Data for review
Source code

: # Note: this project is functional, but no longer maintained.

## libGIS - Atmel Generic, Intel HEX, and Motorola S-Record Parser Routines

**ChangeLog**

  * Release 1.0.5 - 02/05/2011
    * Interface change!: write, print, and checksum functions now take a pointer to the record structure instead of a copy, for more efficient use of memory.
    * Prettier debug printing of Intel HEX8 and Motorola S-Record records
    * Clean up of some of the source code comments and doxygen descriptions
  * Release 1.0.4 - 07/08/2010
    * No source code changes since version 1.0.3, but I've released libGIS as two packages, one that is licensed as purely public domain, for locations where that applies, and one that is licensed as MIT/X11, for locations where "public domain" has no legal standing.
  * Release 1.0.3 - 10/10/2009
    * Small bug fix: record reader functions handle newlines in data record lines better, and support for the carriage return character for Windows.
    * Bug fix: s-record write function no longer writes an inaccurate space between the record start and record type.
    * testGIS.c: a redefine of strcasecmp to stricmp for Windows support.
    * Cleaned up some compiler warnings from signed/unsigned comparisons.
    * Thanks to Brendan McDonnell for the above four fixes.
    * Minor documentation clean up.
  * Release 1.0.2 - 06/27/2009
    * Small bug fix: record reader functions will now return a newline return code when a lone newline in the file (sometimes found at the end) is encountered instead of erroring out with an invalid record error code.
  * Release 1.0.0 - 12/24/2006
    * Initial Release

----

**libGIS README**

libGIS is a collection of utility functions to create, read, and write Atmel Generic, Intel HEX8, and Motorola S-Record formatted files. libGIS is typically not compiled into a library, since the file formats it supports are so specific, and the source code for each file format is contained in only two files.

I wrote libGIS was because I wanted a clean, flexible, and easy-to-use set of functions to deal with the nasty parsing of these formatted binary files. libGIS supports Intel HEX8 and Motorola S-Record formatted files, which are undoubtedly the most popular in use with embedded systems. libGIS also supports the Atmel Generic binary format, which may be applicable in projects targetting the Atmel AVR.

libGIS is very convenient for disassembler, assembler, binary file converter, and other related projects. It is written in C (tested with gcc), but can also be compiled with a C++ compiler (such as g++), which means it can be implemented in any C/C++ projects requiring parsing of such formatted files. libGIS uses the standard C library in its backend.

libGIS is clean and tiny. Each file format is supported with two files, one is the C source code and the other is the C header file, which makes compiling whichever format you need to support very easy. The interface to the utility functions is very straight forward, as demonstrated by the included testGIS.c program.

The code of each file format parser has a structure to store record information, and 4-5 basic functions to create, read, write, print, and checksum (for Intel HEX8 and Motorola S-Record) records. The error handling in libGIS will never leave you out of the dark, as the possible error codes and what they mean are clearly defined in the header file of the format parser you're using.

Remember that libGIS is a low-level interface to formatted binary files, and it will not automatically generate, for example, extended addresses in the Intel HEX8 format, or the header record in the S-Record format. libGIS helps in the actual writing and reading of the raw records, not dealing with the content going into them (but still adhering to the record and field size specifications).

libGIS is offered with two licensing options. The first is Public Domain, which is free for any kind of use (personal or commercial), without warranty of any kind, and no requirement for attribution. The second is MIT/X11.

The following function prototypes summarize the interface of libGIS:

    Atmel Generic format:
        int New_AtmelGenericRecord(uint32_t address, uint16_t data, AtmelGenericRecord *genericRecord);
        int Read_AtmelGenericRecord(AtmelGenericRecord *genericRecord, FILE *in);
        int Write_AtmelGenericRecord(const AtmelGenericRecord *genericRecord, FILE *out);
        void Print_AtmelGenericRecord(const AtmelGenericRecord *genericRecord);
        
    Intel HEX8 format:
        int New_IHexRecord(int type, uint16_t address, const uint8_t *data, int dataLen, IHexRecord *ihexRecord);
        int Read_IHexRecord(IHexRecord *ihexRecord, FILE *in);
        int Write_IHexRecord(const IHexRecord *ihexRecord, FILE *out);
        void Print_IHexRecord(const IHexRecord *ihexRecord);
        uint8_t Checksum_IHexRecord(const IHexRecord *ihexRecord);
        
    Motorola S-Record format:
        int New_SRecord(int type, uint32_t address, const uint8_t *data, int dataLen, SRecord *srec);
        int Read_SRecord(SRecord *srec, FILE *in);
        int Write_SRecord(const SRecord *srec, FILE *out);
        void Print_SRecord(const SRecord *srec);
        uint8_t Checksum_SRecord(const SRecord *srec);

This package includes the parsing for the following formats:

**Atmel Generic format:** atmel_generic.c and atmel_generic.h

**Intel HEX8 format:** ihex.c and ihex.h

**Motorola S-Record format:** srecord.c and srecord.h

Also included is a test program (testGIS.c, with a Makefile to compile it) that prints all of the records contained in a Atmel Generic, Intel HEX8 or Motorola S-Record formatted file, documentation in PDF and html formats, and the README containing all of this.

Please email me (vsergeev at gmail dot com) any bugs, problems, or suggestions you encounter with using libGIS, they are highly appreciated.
--
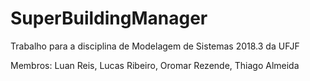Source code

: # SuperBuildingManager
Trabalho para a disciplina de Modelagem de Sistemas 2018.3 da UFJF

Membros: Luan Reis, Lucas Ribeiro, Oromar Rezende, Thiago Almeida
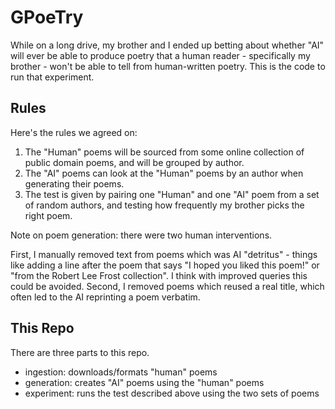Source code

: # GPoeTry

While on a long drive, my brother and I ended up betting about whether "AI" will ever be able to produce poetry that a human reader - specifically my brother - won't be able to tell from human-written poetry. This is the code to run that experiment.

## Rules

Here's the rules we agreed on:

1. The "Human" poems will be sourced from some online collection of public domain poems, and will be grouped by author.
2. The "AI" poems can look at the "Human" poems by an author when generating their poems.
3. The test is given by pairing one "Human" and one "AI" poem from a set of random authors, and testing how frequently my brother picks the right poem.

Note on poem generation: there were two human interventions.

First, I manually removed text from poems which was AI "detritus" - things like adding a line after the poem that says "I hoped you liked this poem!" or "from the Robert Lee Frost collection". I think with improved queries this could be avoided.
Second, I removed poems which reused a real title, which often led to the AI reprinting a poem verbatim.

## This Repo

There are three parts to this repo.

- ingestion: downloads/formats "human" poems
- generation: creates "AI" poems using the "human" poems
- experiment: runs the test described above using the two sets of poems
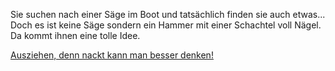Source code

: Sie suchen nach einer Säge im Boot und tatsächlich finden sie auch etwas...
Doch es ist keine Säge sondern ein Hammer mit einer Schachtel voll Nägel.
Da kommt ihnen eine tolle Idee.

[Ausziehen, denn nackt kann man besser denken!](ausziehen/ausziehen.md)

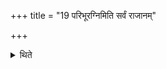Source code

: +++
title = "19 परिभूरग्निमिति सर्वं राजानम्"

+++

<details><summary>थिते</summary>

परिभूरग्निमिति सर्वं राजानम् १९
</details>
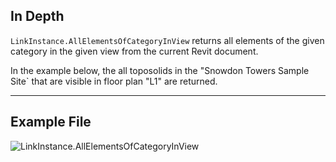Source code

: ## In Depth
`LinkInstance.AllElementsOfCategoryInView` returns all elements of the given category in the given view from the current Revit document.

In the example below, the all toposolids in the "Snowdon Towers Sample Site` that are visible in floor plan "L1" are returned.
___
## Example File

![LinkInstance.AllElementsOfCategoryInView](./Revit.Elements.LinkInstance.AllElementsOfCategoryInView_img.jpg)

What is being asked
Starting at the line that has "generating their poems." and ending at the line that has "First, I manually", please write out the lines above exactly, leaving out all others.

Output for this task
2. The "AI" poems can look at the "Human" poems by an author when generating their poems.
3. The test is given by pairing one "Human" and one "AI" poem from a set of random authors, and testing how frequently my brother picks the right poem.

Note on poem generation: there were two human interventions.

First, I manually removed text from poems which was AI "detritus" - things like adding a line after the poem that says "I hoped you liked this poem!" or "from the Robert Lee Frost collection". I think with improved queries this could be avoided.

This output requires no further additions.